WEASEL2 records a similar number of tries as the run shown in the BBC video. WEASEL2’s algorithm does not contain the same tunable parameters as do the other algorithms. There is no population size to pick in order to make it fit with the correct number of tries. As such it would be extremely unlikely for the program to converge in a similar number of generations if it were not the same algorithm.
The best way to determine whether the illustrative runs in TBW were produced by an algorithm that used multiple mutations would be to see whether or not evidence of multiple mutations exists in the showcased runs. One complication in determining this is that the first generation of the first run has only 27 letters instead of the correct 28. Nevertheless, there is another very similar string presented early as part of the non-cumulative selection demonstration. The only difference is that the earlier string was in fact 28 letters long. Presumably, Dawkins reused the random seed to produce the string. Assuming that the earlier string is correct, the string is missing a D. In the second generation that D changes into a T. Yet by generation 10, the letter is back to a D. It seems highly unlikely that the letter would change from D to T to D without any selection pressure to do so. The most probable understanding is that it was a D the whole time and the T is a typo. This isn’t too unreasonable considering the difficulty of copying random strings by hand correctly and given the couple of other obvious typos in the strings.
If we assume the preceding interpretation of the first run, we can see that between generation 1 and 10, 9 letters are changed. This means that exactly one letter was changed per generation. From generation 10 to 20, an additional 10 letters are changed; again, one per generation. The second run gives the same results. In generations 1-10, 9 letters are changed. In generations 10-20, 10 letters are changed. This is what we would expect if each offspring contained exactly one mutation. In every generation, one change ends up being made to the string. On the other hand, it is improbable for this to have occurred if the algorithm employed multiple mutations.
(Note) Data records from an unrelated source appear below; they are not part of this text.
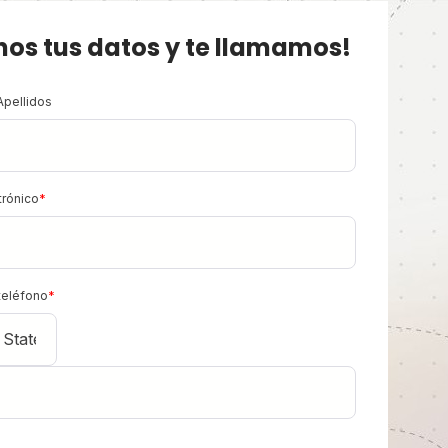
nos tus datos y te llamamos!
Apellidos
trónico
*
teléfono
*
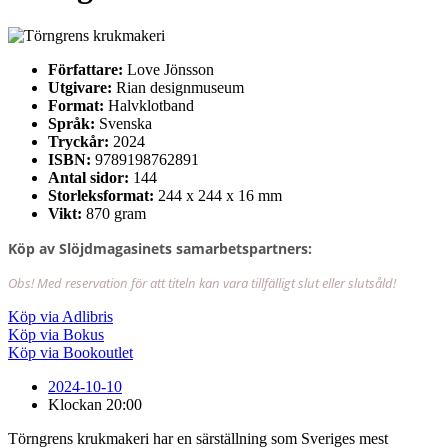
Författare:
Love Jönsson
Utgivare:
Rian designmuseum
Format:
Halvklotband
Språk:
Svenska
Tryckår:
2024
ISBN:
9789198762891
Antal sidor:
144
Storleksformat:
244 x 244 x 16 mm
Vikt:
870 gram
Köp av Slöjdmagasinets samarbetspartners:
Obs! Med reservation för att titeln kan vara tillfälligt slut eller slutsåld!
Köp via Adlibris
Köp via Bokus
Köp via Bookoutlet
2024-10-10
Klockan
20:00
Törngrens krukmakeri har en särställning som Sveriges mest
Indeed, for the runs to have resulted from a simulation that included multiple mutations, either all multiple mutations were selected against, or they were hidden by another mutation. However, a multiple mutation has an increased chance of setting a correct letter early in the simulation because most of the letters are incorrect. It is simply too improbable to suggest that they happened not to be selected in either run. Other mutations that hide the first mutations also appeal to improbable events. There is no reason to suppose it is probable that the extra mutations happened to be hidden by other mutations while insuring that those other mutations themselves were not multiple mutations.
Looking at the evidence as a whole, there does not seem to be any significant reason to reject a single-mutation understanding of the simulation. On the other hand, the data fits a single mutation method very well. It does not fit a simulation that includes multiple mutations. We therefore conclude, unless further evidence is presented, that the single-mutation algorithm implemented by WEASEL1 is the one used by Dawkins in TBW.